Now that I have regained my bearings, there are two aspects of this story that I would like to address. The first is Tweeden’s allegations against Franken, and the second is how this entire fiasco is a yet another damning indictment of the modern news media.

As for Franken and Tweeden, Mayer did a pretty decent job of outlining the major credibility issues surrounding the allegation of the model turned radio “news” personality. Of particular importance was the nature of how her account was immediately treated as a reputable “news” story, when it was really just an un-vetted opinion piece on the website of a lowly-rated conservative talk radio station in Los Angeles (against which I once competed).

Since much of the case against Franken centers around that infamous photo of him stupidly pretending to grope Tweeden on a USO trip, I was surprised Mayer didn’t use some of the images which tell a very different side of this saga. While Mayer only referenced the first one, here are the two photos which raise the largest red flags about Tweeden’s account.

The first is Tweeden attending, across the country from her home, a USO event in honor of Franken, three years after the alleged harassment, and clearly joking around in the VIP room with him. The second is Tweeden tweeting nostalgically about the very USO trip where she later claimed Franken was abusive towards her.

I get that in the post #MeToo era there is no longer any evidence that can help exonerate a prominent man, especially one with powerful political enemies, who is accused of such bad behavior. But these photos alone, which were well known before Franken was forced to resign (though I had to go through an absurd amount of vetting to prove their existence to USA Today), should have at least put the brakes on the crazed rush to judgment against him, and allowed for all the facts to be rationally considered before he resigned.

Since Franken isn’t coming back anytime soon, the larger issue here may be what all of this says about our fundamentally broken news media, especially in the realm of how these types of allegations are now evaluated. Frankly, the news media has catastrophically failed at every turn of this saga.

The news media rushed to judgement here because of the post-#MeToo timing and a strong desire to expose Republican hypocrisy over their support of Roy Moore’s senate bid in Alabama. They never gave Tweeden, or the accusers which suddenly followed her (all of which also had issues), any scrutiny, or Franken, who handled the whole crisis like a naïve wuss, a remotely fair hearing.

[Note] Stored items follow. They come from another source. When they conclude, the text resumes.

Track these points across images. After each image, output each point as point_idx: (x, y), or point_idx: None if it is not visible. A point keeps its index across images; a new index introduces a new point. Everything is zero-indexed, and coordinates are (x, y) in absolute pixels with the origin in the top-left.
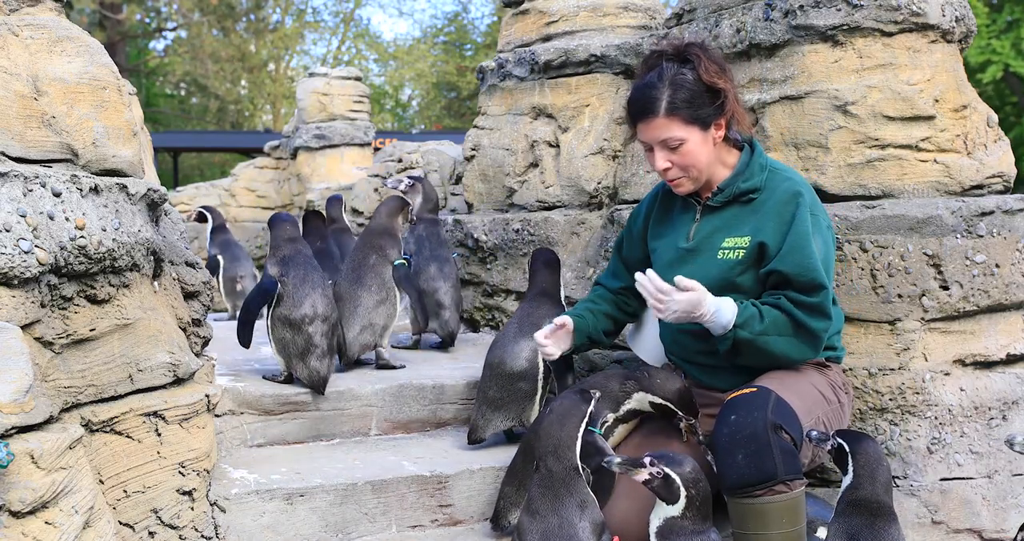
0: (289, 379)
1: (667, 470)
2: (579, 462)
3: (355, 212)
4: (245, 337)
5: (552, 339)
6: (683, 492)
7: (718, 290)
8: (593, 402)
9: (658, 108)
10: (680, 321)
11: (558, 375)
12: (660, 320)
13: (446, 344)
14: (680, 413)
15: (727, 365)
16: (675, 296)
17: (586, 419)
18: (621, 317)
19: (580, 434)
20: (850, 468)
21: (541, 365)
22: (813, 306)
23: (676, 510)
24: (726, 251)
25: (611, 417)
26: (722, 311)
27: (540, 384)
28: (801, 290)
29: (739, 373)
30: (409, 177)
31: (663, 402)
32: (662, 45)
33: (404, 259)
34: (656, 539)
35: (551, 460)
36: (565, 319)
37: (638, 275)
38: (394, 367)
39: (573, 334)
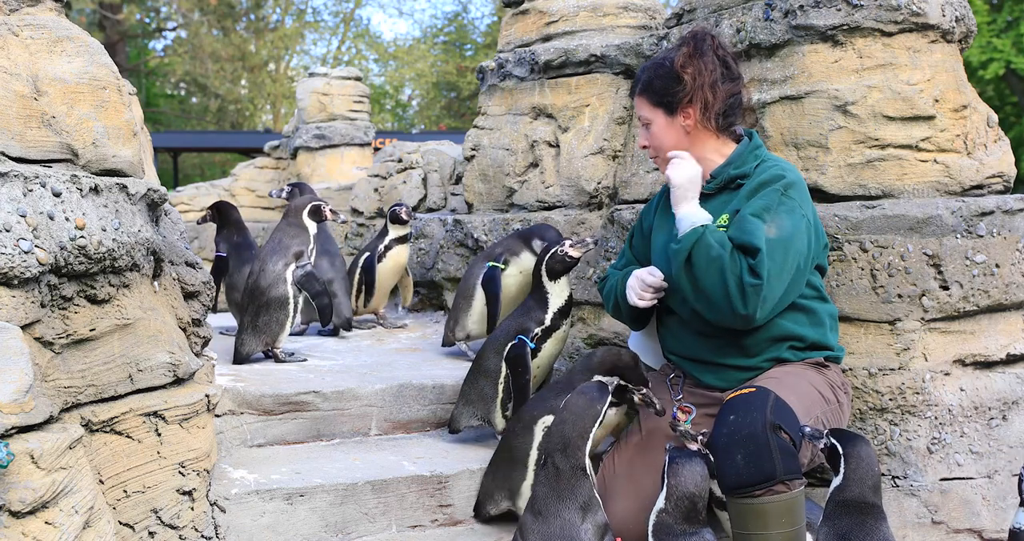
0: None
1: (674, 456)
2: (587, 462)
3: (355, 212)
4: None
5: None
6: (665, 482)
7: None
8: (608, 400)
9: (636, 87)
10: (679, 187)
11: (514, 376)
12: (660, 320)
13: (338, 331)
14: (629, 386)
15: (727, 364)
16: (688, 162)
17: (600, 419)
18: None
19: (592, 434)
20: (841, 469)
21: (504, 370)
22: (750, 266)
23: (661, 501)
24: None
25: None
26: (702, 209)
27: (500, 387)
28: (742, 251)
29: (739, 371)
30: (288, 184)
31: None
32: (696, 27)
33: (497, 263)
34: (652, 537)
35: (559, 457)
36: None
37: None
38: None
39: None
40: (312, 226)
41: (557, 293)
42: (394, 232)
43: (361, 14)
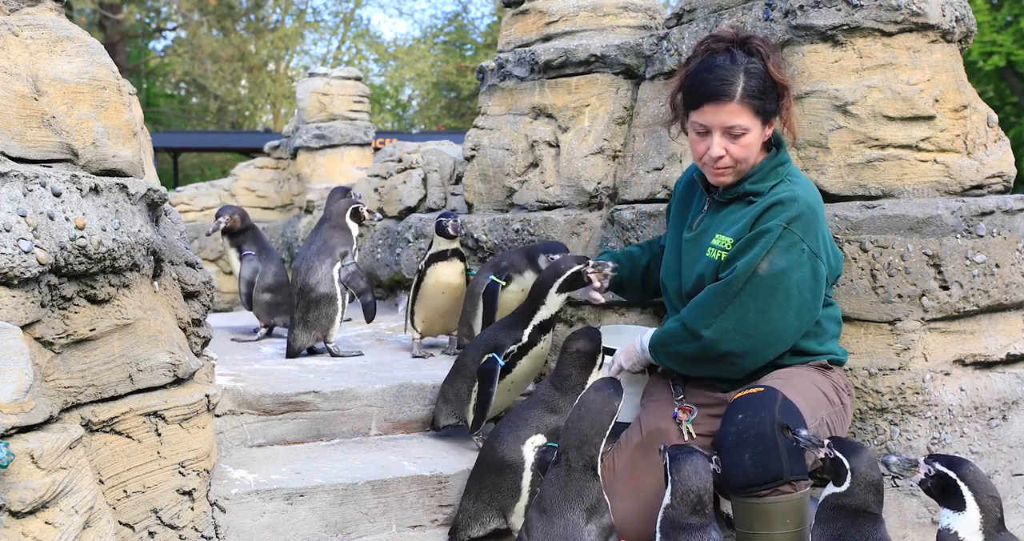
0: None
1: (666, 455)
2: (599, 461)
3: None
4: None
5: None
6: (669, 479)
7: (697, 284)
8: (623, 397)
9: (734, 92)
10: (636, 368)
11: (480, 383)
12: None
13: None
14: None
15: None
16: (616, 354)
17: (616, 415)
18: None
19: (607, 432)
20: (847, 482)
21: (479, 376)
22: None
23: (667, 497)
24: (713, 249)
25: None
26: (643, 340)
27: (473, 393)
28: (688, 331)
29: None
30: (227, 208)
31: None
32: (722, 31)
33: (498, 279)
34: (659, 533)
35: (573, 454)
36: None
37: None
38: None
39: (615, 267)
40: (354, 228)
41: (552, 306)
42: (434, 246)
43: (361, 14)
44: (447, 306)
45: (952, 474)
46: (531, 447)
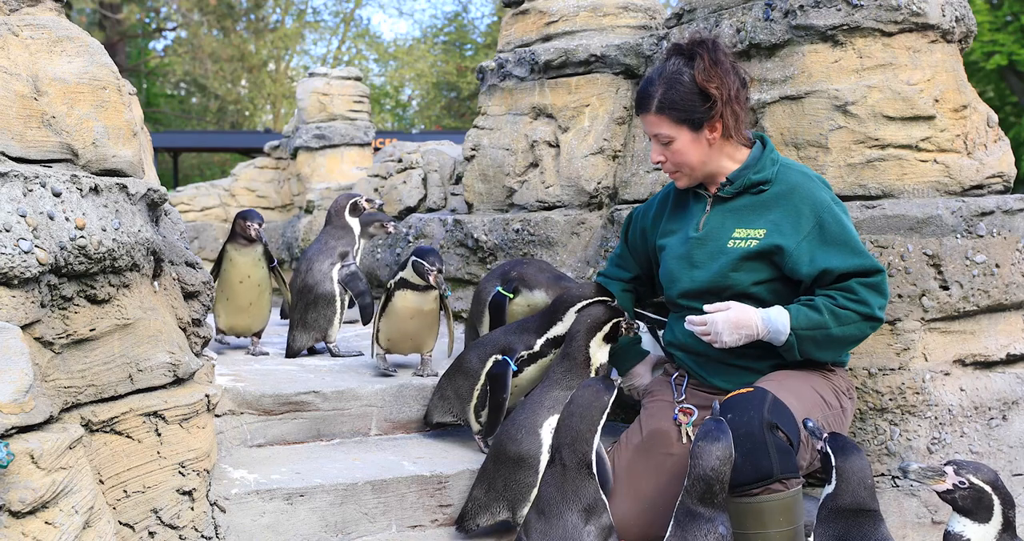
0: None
1: (701, 434)
2: (593, 458)
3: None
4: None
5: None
6: (689, 463)
7: (719, 279)
8: (615, 392)
9: (650, 105)
10: (739, 343)
11: (492, 393)
12: (670, 315)
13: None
14: (621, 323)
15: (736, 364)
16: (714, 317)
17: (607, 411)
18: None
19: (600, 428)
20: (833, 480)
21: (483, 377)
22: (874, 285)
23: (686, 480)
24: (737, 240)
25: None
26: (773, 319)
27: (476, 393)
28: (864, 275)
29: (746, 372)
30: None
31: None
32: (682, 38)
33: (506, 292)
34: (674, 518)
35: (566, 452)
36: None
37: (689, 318)
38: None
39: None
40: (356, 225)
41: (568, 322)
42: (407, 274)
43: (361, 14)
44: (416, 330)
45: (989, 489)
46: (548, 430)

Now, the only major media outlet to revisit this story, way too late, has done so via the work of Mayer, who is a well-known #MeToo crusader who went out of her way, along with colleague Ronan Farrow, to resuscitate an extremely old and dubious account against Brett Kavanaugh from his days at Yale. I confronted Mayer via email at that time, provoking an extended exchange which I found to be mind-blowing in the way in which she meekly defended her suspect reporting of a case that, in my view, had all the makings of an urban legend.

The hypocrisy of the dramatically disparate standards for how to evaluate an allegation that Mayer is now using to defend Franken in comparison to how she chose to prop up an even less credible claim against Kavanaugh is obvious. It is also in keeping with the political bias of both her and her publication.

But just because she was wrong about Kavanaugh doesn’t mean she isn’t dead-on about Franken. Somewhat hilariously and quite tellingly, however, most of the media reaction to her vindication of Franken, on both the left and right, has been extremely negative.

Liberals don’t want to admit that they were wrong to allow one of their own to be needlessly sacrificed on the altar of #MeToo, and are offended that Mayer, by breaking the new rules of the movement, may be now allowing future accusers to actually be scrutinized. Conservatives also don’t want to admit they were wrong about Franken, and see her work on Kavanaugh as having disqualified her from having a credible say on these matters (though I am pretty darn sure that if she had written a “mea culpa” about Kavanaugh she would be hailed as a heroine by the right today).

So, we now live in a media environment where people get praised for telling popular falsehoods, and then attacked for correcting the record in a way which makes the media feel badly about themselves for having been wrong. Since humans are creatures of self-interest, this is exactly why false stories which have an audience will continue to gain traction, and correcting narratives in which the news media is emotionally invested is now virtually impossible.


This is an opinion piece. The views expressed in this article are those of just the author.